[WHAT THE TASK REQUIRES]
Strip the pictures, then copy the remaining data exactly as it stands.

Saved data entries:
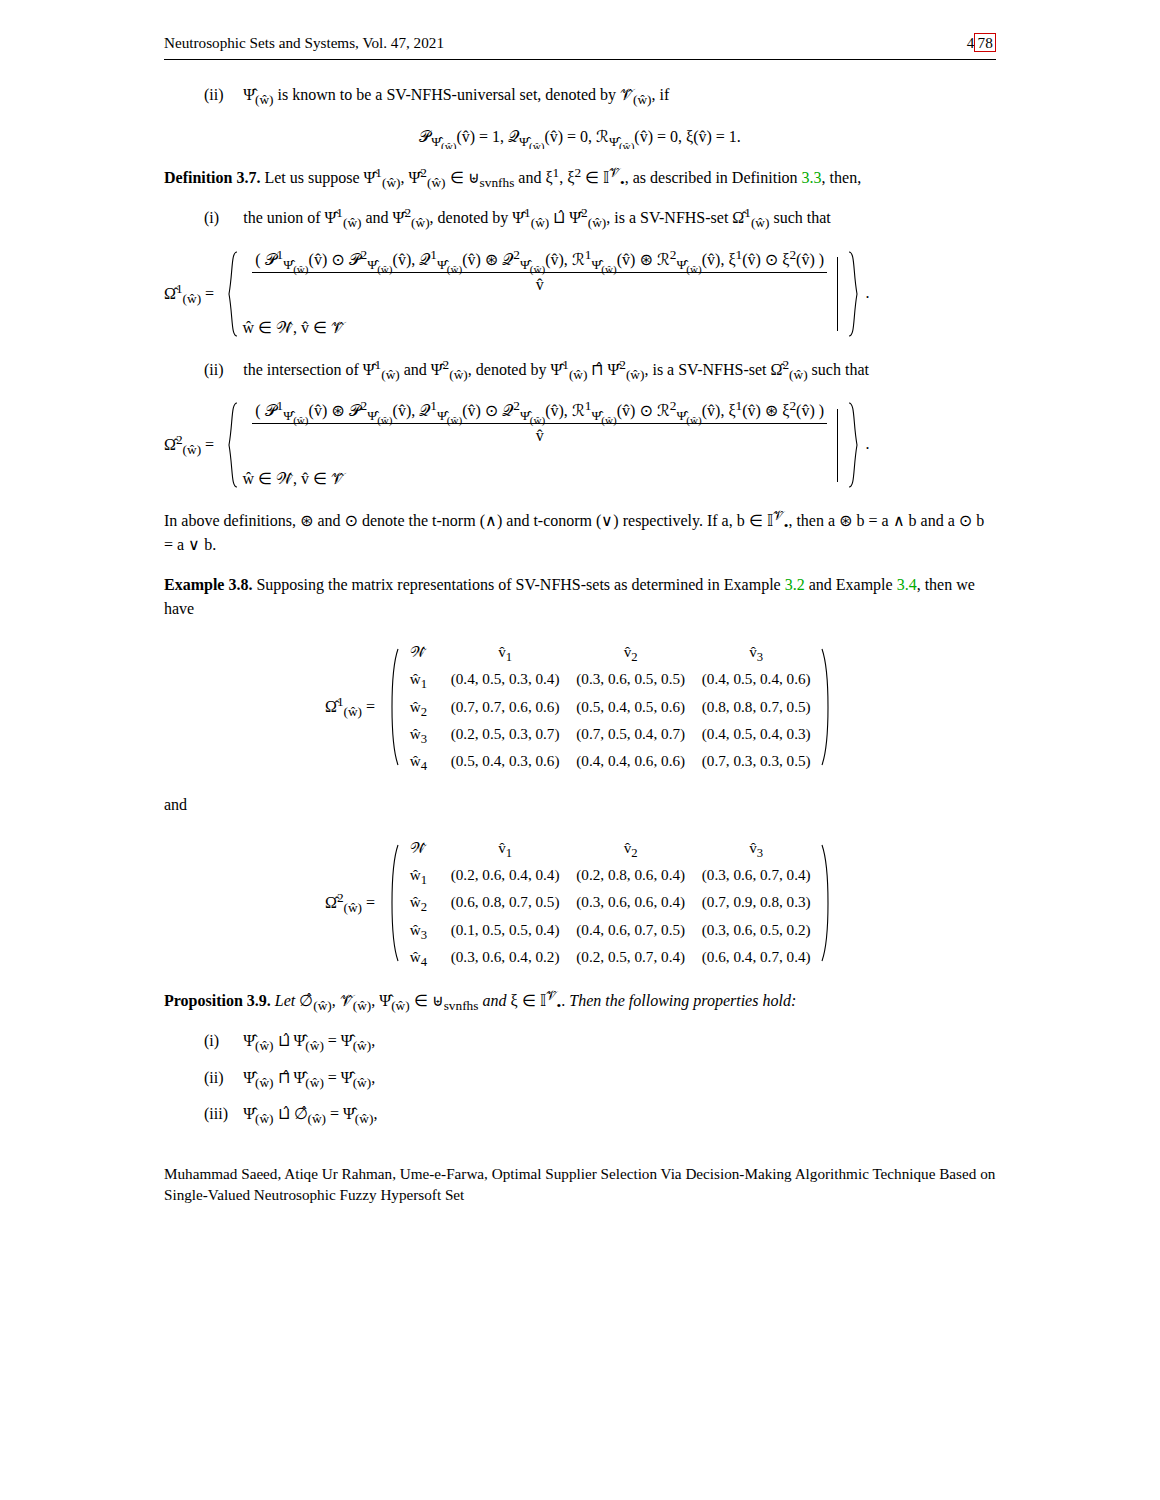Neutrosophic Sets and Systems, Vol. 47, 2021
478
(ii) Ψ̂(ŵ) is known to be a SV-NFHS-universal set, denoted by 𝒱̂(ŵ), if
𝒫Ψ̂(ŵ)(v̂) = 1, 𝒬Ψ̂(ŵ)(v̂) = 0, ℛΨ̂(ŵ)(v̂) = 0, ξ(v̂) = 1.
Definition 3.7. Let us suppose Ψ̂1(ŵ), Ψ̂2(ŵ) ∈ ⊎svnfhs and ξ1, ξ2 ∈ 𝕀𝒱̂•, as described in Definition 3.3, then,
(i) the union of Ψ̂1(ŵ) and Ψ̂2(ŵ), denoted by Ψ̂1(ŵ) ⊔̂ Ψ̂2(ŵ), is a SV-NFHS-set Ω̂1(ŵ) such that
Ω̂1(ŵ) =
( 𝒫1Ψ̂(ŵ)(v̂) ⊙ 𝒫2Ψ̂(ŵ)(v̂), 𝒬1Ψ̂(ŵ)(v̂) ⊛ 𝒬2Ψ̂(ŵ)(v̂), ℛ1Ψ̂(ŵ)(v̂) ⊛ ℛ2Ψ̂(ŵ)(v̂), ξ1(v̂) ⊙ ξ2(v̂) ) v̂
ŵ ∈ 𝒲̂, v̂ ∈ 𝒱̂
.
(ii) the intersection of Ψ̂1(ŵ) and Ψ̂2(ŵ), denoted by Ψ̂1(ŵ) ⊓̂ Ψ̂2(ŵ), is a SV-NFHS-set Ω̂2(ŵ) such that
Ω̂2(ŵ) =
( 𝒫1Ψ̂(ŵ)(v̂) ⊛ 𝒫2Ψ̂(ŵ)(v̂), 𝒬1Ψ̂(ŵ)(v̂) ⊙ 𝒬2Ψ̂(ŵ)(v̂), ℛ1Ψ̂(ŵ)(v̂) ⊙ ℛ2Ψ̂(ŵ)(v̂), ξ1(v̂) ⊛ ξ2(v̂) ) v̂
ŵ ∈ 𝒲̂, v̂ ∈ 𝒱̂
.
In above definitions, ⊛ and ⊙ denote the t-norm (∧) and t-conorm (∨) respectively. If a, b ∈ 𝕀𝒱̂•, then a ⊛ b = a ∧ b and a ⊙ b = a ∨ b.
Example 3.8. Supposing the matrix representations of SV-NFHS-sets as determined in Example 3.2 and Example 3.4, then we have
Ω̂1(ŵ) =
| 𝒲̂ | v̂ 1 | v̂ 2 | v̂ 3 |
| ŵ 1 | (0.4, 0.5, 0.3, 0.4) | (0.3, 0.6, 0.5, 0.5) | (0.4, 0.5, 0.4, 0.6) |
| ŵ 2 | (0.7, 0.7, 0.6, 0.6) | (0.5, 0.4, 0.5, 0.6) | (0.8, 0.8, 0.7, 0.5) |
| ŵ 3 | (0.2, 0.5, 0.3, 0.7) | (0.7, 0.5, 0.4, 0.7) | (0.4, 0.5, 0.4, 0.3) |
| ŵ 4 | (0.5, 0.4, 0.3, 0.6) | (0.4, 0.4, 0.6, 0.6) | (0.7, 0.3, 0.3, 0.5) |
and
Ω̂2(ŵ) =
| 𝒲̂ | v̂ 1 | v̂ 2 | v̂ 3 |
| ŵ 1 | (0.2, 0.6, 0.4, 0.4) | (0.2, 0.8, 0.6, 0.4) | (0.3, 0.6, 0.7, 0.4) |
| ŵ 2 | (0.6, 0.8, 0.7, 0.5) | (0.3, 0.6, 0.6, 0.4) | (0.7, 0.9, 0.8, 0.3) |
| ŵ 3 | (0.1, 0.5, 0.5, 0.4) | (0.4, 0.6, 0.7, 0.5) | (0.3, 0.6, 0.5, 0.2) |
| ŵ 4 | (0.3, 0.6, 0.4, 0.2) | (0.2, 0.5, 0.7, 0.4) | (0.6, 0.4, 0.7, 0.4) |
Proposition 3.9. Let ∅̂(ŵ), 𝒱̂(ŵ), Ψ̂(ŵ) ∈ ⊎svnfhs and ξ ∈ 𝕀𝒱̂•. Then the following properties hold:
(i) Ψ̂(ŵ) ⊔̂ Ψ̂(ŵ) = Ψ̂(ŵ),
(ii) Ψ̂(ŵ) ⊓̂ Ψ̂(ŵ) = Ψ̂(ŵ),
(iii) Ψ̂(ŵ) ⊔̂ ∅̂(ŵ) = Ψ̂(ŵ),
Muhammad Saeed, Atiqe Ur Rahman, Ume-e-Farwa, Optimal Supplier Selection Via Decision-Making Algorithmic Technique Based on Single-Valued Neutrosophic Fuzzy Hypersoft Set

[COMPLETED TASK]
Neutrosophic Sets and Systems, Vol. 47, 2021
478
(ii) Ψ̂(ŵ) is known to be a SV-NFHS-universal set, denoted by 𝒱̂(ŵ), if
𝒫Ψ̂(ŵ)(v̂) = 1, 𝒬Ψ̂(ŵ)(v̂) = 0, ℛΨ̂(ŵ)(v̂) = 0, ξ(v̂) = 1.
Definition 3.7. Let us suppose Ψ̂1(ŵ), Ψ̂2(ŵ) ∈ ⊎svnfhs and ξ1, ξ2 ∈ 𝕀𝒱̂•, as described in Definition 3.3, then,
(i) the union of Ψ̂1(ŵ) and Ψ̂2(ŵ), denoted by Ψ̂1(ŵ) ⊔̂ Ψ̂2(ŵ), is a SV-NFHS-set Ω̂1(ŵ) such that
Ω̂1(ŵ) =
( 𝒫1Ψ̂(ŵ)(v̂) ⊙ 𝒫2Ψ̂(ŵ)(v̂), 𝒬1Ψ̂(ŵ)(v̂) ⊛ 𝒬2Ψ̂(ŵ)(v̂), ℛ1Ψ̂(ŵ)(v̂) ⊛ ℛ2Ψ̂(ŵ)(v̂), ξ1(v̂) ⊙ ξ2(v̂) ) v̂
ŵ ∈ 𝒲̂, v̂ ∈ 𝒱̂
.
(ii) the intersection of Ψ̂1(ŵ) and Ψ̂2(ŵ), denoted by Ψ̂1(ŵ) ⊓̂ Ψ̂2(ŵ), is a SV-NFHS-set Ω̂2(ŵ) such that
Ω̂2(ŵ) =
( 𝒫1Ψ̂(ŵ)(v̂) ⊛ 𝒫2Ψ̂(ŵ)(v̂), 𝒬1Ψ̂(ŵ)(v̂) ⊙ 𝒬2Ψ̂(ŵ)(v̂), ℛ1Ψ̂(ŵ)(v̂) ⊙ ℛ2Ψ̂(ŵ)(v̂), ξ1(v̂) ⊛ ξ2(v̂) ) v̂
ŵ ∈ 𝒲̂, v̂ ∈ 𝒱̂
.
In above definitions, ⊛ and ⊙ denote the t-norm (∧) and t-conorm (∨) respectively. If a, b ∈ 𝕀𝒱̂•, then a ⊛ b = a ∧ b and a ⊙ b = a ∨ b.
Example 3.8. Supposing the matrix representations of SV-NFHS-sets as determined in Example 3.2 and Example 3.4, then we have
Ω̂1(ŵ) =
| 𝒲̂ | v̂ 1 | v̂ 2 | v̂ 3 |
| ŵ 1 | (0.4, 0.5, 0.3, 0.4) | (0.3, 0.6, 0.5, 0.5) | (0.4, 0.5, 0.4, 0.6) |
| ŵ 2 | (0.7, 0.7, 0.6, 0.6) | (0.5, 0.4, 0.5, 0.6) | (0.8, 0.8, 0.7, 0.5) |
| ŵ 3 | (0.2, 0.5, 0.3, 0.7) | (0.7, 0.5, 0.4, 0.7) | (0.4, 0.5, 0.4, 0.3) |
| ŵ 4 | (0.5, 0.4, 0.3, 0.6) | (0.4, 0.4, 0.6, 0.6) | (0.7, 0.3, 0.3, 0.5) |
and
Ω̂2(ŵ) =
| 𝒲̂ | v̂ 1 | v̂ 2 | v̂ 3 |
| ŵ 1 | (0.2, 0.6, 0.4, 0.4) | (0.2, 0.8, 0.6, 0.4) | (0.3, 0.6, 0.7, 0.4) |
| ŵ 2 | (0.6, 0.8, 0.7, 0.5) | (0.3, 0.6, 0.6, 0.4) | (0.7, 0.9, 0.8, 0.3) |
| ŵ 3 | (0.1, 0.5, 0.5, 0.4) | (0.4, 0.6, 0.7, 0.5) | (0.3, 0.6, 0.5, 0.2) |
| ŵ 4 | (0.3, 0.6, 0.4, 0.2) | (0.2, 0.5, 0.7, 0.4) | (0.6, 0.4, 0.7, 0.4) |
Proposition 3.9. Let ∅̂(ŵ), 𝒱̂(ŵ), Ψ̂(ŵ) ∈ ⊎svnfhs and ξ ∈ 𝕀𝒱̂•. Then the following properties hold:
(i) Ψ̂(ŵ) ⊔̂ Ψ̂(ŵ) = Ψ̂(ŵ),
(ii) Ψ̂(ŵ) ⊓̂ Ψ̂(ŵ) = Ψ̂(ŵ),
(iii) Ψ̂(ŵ) ⊔̂ ∅̂(ŵ) = Ψ̂(ŵ),
Muhammad Saeed, Atiqe Ur Rahman, Ume-e-Farwa, Optimal Supplier Selection Via Decision-Making Algorithmic Technique Based on Single-Valued Neutrosophic Fuzzy Hypersoft Set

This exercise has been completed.